[Stored items from a collection]
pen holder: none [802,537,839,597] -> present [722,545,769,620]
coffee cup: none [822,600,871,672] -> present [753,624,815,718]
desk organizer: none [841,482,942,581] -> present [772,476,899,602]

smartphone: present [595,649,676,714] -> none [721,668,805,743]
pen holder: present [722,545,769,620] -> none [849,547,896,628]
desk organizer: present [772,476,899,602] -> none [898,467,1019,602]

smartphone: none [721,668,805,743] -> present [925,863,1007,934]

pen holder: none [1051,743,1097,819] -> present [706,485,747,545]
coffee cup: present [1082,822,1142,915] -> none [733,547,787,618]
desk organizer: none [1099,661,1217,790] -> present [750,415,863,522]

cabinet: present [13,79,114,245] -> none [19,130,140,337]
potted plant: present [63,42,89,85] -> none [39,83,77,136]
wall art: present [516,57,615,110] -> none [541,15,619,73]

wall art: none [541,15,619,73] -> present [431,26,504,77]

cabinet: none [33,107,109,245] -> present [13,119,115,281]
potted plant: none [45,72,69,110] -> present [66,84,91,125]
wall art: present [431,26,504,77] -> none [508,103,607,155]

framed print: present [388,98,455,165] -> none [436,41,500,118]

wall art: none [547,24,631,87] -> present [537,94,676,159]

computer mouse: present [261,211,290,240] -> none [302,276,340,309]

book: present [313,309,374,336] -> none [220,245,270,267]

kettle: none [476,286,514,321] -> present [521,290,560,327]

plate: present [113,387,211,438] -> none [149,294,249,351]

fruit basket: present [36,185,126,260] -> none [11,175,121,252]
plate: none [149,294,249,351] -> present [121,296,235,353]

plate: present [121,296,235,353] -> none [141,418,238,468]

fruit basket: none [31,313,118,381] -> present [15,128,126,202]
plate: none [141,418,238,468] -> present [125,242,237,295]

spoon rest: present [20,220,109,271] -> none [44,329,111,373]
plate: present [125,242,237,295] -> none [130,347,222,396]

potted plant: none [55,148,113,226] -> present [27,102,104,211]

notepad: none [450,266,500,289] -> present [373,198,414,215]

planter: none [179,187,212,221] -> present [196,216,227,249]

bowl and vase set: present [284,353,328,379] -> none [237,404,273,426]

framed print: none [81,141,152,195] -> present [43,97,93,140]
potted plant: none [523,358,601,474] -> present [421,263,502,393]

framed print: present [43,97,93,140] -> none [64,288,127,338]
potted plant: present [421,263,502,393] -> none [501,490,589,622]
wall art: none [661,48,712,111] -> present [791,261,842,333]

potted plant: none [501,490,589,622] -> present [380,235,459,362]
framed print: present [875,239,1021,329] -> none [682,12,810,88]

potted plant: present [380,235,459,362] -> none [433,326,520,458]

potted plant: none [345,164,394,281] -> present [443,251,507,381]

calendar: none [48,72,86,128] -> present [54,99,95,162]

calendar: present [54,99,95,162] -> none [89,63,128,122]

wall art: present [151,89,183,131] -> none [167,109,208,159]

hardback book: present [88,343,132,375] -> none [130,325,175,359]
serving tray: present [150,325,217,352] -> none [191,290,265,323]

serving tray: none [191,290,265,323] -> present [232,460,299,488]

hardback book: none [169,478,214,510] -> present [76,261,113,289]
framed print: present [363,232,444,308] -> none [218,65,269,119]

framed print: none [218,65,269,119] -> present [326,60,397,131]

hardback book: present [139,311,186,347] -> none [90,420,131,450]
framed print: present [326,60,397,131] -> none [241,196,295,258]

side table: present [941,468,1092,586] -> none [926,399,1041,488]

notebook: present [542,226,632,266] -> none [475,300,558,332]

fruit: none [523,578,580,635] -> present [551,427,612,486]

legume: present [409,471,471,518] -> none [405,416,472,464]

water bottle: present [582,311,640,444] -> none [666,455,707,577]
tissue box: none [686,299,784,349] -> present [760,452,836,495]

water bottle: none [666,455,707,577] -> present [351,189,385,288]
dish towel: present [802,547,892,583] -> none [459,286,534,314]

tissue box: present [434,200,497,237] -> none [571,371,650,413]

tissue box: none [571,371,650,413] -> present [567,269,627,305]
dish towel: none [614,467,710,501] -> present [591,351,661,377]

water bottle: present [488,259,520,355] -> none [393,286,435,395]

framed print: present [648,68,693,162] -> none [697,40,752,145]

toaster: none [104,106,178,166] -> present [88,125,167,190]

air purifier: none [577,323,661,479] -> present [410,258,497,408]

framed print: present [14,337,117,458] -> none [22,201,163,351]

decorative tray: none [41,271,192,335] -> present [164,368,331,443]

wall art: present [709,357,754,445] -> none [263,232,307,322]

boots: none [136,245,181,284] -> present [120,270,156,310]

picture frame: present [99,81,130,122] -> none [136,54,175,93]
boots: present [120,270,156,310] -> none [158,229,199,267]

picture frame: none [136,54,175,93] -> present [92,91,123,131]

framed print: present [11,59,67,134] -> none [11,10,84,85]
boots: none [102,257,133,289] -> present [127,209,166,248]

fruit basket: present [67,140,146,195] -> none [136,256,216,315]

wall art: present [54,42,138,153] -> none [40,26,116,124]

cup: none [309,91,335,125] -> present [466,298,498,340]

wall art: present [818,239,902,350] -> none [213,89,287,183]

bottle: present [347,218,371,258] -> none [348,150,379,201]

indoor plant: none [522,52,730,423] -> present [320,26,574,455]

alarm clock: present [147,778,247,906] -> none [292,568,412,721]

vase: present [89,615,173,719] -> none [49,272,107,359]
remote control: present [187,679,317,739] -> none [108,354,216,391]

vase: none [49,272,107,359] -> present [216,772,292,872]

▸ **Problem description**
Each line above is to be restated exactly as it stands.

▸ **Worked solution**
pen holder: none [802,537,839,597] -> present [722,545,769,620]
coffee cup: none [822,600,871,672] -> present [753,624,815,718]
desk organizer: none [841,482,942,581] -> present [772,476,899,602]

smartphone: present [595,649,676,714] -> none [721,668,805,743]
pen holder: present [722,545,769,620] -> none [849,547,896,628]
desk organizer: present [772,476,899,602] -> none [898,467,1019,602]

smartphone: none [721,668,805,743] -> present [925,863,1007,934]

pen holder: none [1051,743,1097,819] -> present [706,485,747,545]
coffee cup: present [1082,822,1142,915] -> none [733,547,787,618]
desk organizer: none [1099,661,1217,790] -> present [750,415,863,522]

cabinet: present [13,79,114,245] -> none [19,130,140,337]
potted plant: present [63,42,89,85] -> none [39,83,77,136]
wall art: present [516,57,615,110] -> none [541,15,619,73]

wall art: none [541,15,619,73] -> present [431,26,504,77]

cabinet: none [33,107,109,245] -> present [13,119,115,281]
potted plant: none [45,72,69,110] -> present [66,84,91,125]
wall art: present [431,26,504,77] -> none [508,103,607,155]

framed print: present [388,98,455,165] -> none [436,41,500,118]

wall art: none [547,24,631,87] -> present [537,94,676,159]

computer mouse: present [261,211,290,240] -> none [302,276,340,309]

book: present [313,309,374,336] -> none [220,245,270,267]

kettle: none [476,286,514,321] -> present [521,290,560,327]

plate: present [113,387,211,438] -> none [149,294,249,351]

fruit basket: present [36,185,126,260] -> none [11,175,121,252]
plate: none [149,294,249,351] -> present [121,296,235,353]

plate: present [121,296,235,353] -> none [141,418,238,468]

fruit basket: none [31,313,118,381] -> present [15,128,126,202]
plate: none [141,418,238,468] -> present [125,242,237,295]

spoon rest: present [20,220,109,271] -> none [44,329,111,373]
plate: present [125,242,237,295] -> none [130,347,222,396]

potted plant: none [55,148,113,226] -> present [27,102,104,211]

notepad: none [450,266,500,289] -> present [373,198,414,215]

planter: none [179,187,212,221] -> present [196,216,227,249]

bowl and vase set: present [284,353,328,379] -> none [237,404,273,426]

framed print: none [81,141,152,195] -> present [43,97,93,140]
potted plant: none [523,358,601,474] -> present [421,263,502,393]

framed print: present [43,97,93,140] -> none [64,288,127,338]
potted plant: present [421,263,502,393] -> none [501,490,589,622]
wall art: none [661,48,712,111] -> present [791,261,842,333]

potted plant: none [501,490,589,622] -> present [380,235,459,362]
framed print: present [875,239,1021,329] -> none [682,12,810,88]

potted plant: present [380,235,459,362] -> none [433,326,520,458]

potted plant: none [345,164,394,281] -> present [443,251,507,381]

calendar: none [48,72,86,128] -> present [54,99,95,162]

calendar: present [54,99,95,162] -> none [89,63,128,122]

wall art: present [151,89,183,131] -> none [167,109,208,159]

hardback book: present [88,343,132,375] -> none [130,325,175,359]
serving tray: present [150,325,217,352] -> none [191,290,265,323]

serving tray: none [191,290,265,323] -> present [232,460,299,488]

hardback book: none [169,478,214,510] -> present [76,261,113,289]
framed print: present [363,232,444,308] -> none [218,65,269,119]

framed print: none [218,65,269,119] -> present [326,60,397,131]

hardback book: present [139,311,186,347] -> none [90,420,131,450]
framed print: present [326,60,397,131] -> none [241,196,295,258]

side table: present [941,468,1092,586] -> none [926,399,1041,488]

notebook: present [542,226,632,266] -> none [475,300,558,332]

fruit: none [523,578,580,635] -> present [551,427,612,486]

legume: present [409,471,471,518] -> none [405,416,472,464]

water bottle: present [582,311,640,444] -> none [666,455,707,577]
tissue box: none [686,299,784,349] -> present [760,452,836,495]

water bottle: none [666,455,707,577] -> present [351,189,385,288]
dish towel: present [802,547,892,583] -> none [459,286,534,314]

tissue box: present [434,200,497,237] -> none [571,371,650,413]

tissue box: none [571,371,650,413] -> present [567,269,627,305]
dish towel: none [614,467,710,501] -> present [591,351,661,377]

water bottle: present [488,259,520,355] -> none [393,286,435,395]

framed print: present [648,68,693,162] -> none [697,40,752,145]

toaster: none [104,106,178,166] -> present [88,125,167,190]

air purifier: none [577,323,661,479] -> present [410,258,497,408]

framed print: present [14,337,117,458] -> none [22,201,163,351]

decorative tray: none [41,271,192,335] -> present [164,368,331,443]

wall art: present [709,357,754,445] -> none [263,232,307,322]

boots: none [136,245,181,284] -> present [120,270,156,310]

picture frame: present [99,81,130,122] -> none [136,54,175,93]
boots: present [120,270,156,310] -> none [158,229,199,267]

picture frame: none [136,54,175,93] -> present [92,91,123,131]

framed print: present [11,59,67,134] -> none [11,10,84,85]
boots: none [102,257,133,289] -> present [127,209,166,248]

fruit basket: present [67,140,146,195] -> none [136,256,216,315]

wall art: present [54,42,138,153] -> none [40,26,116,124]

cup: none [309,91,335,125] -> present [466,298,498,340]

wall art: present [818,239,902,350] -> none [213,89,287,183]

bottle: present [347,218,371,258] -> none [348,150,379,201]

indoor plant: none [522,52,730,423] -> present [320,26,574,455]

alarm clock: present [147,778,247,906] -> none [292,568,412,721]

vase: present [89,615,173,719] -> none [49,272,107,359]
remote control: present [187,679,317,739] -> none [108,354,216,391]

vase: none [49,272,107,359] -> present [216,772,292,872]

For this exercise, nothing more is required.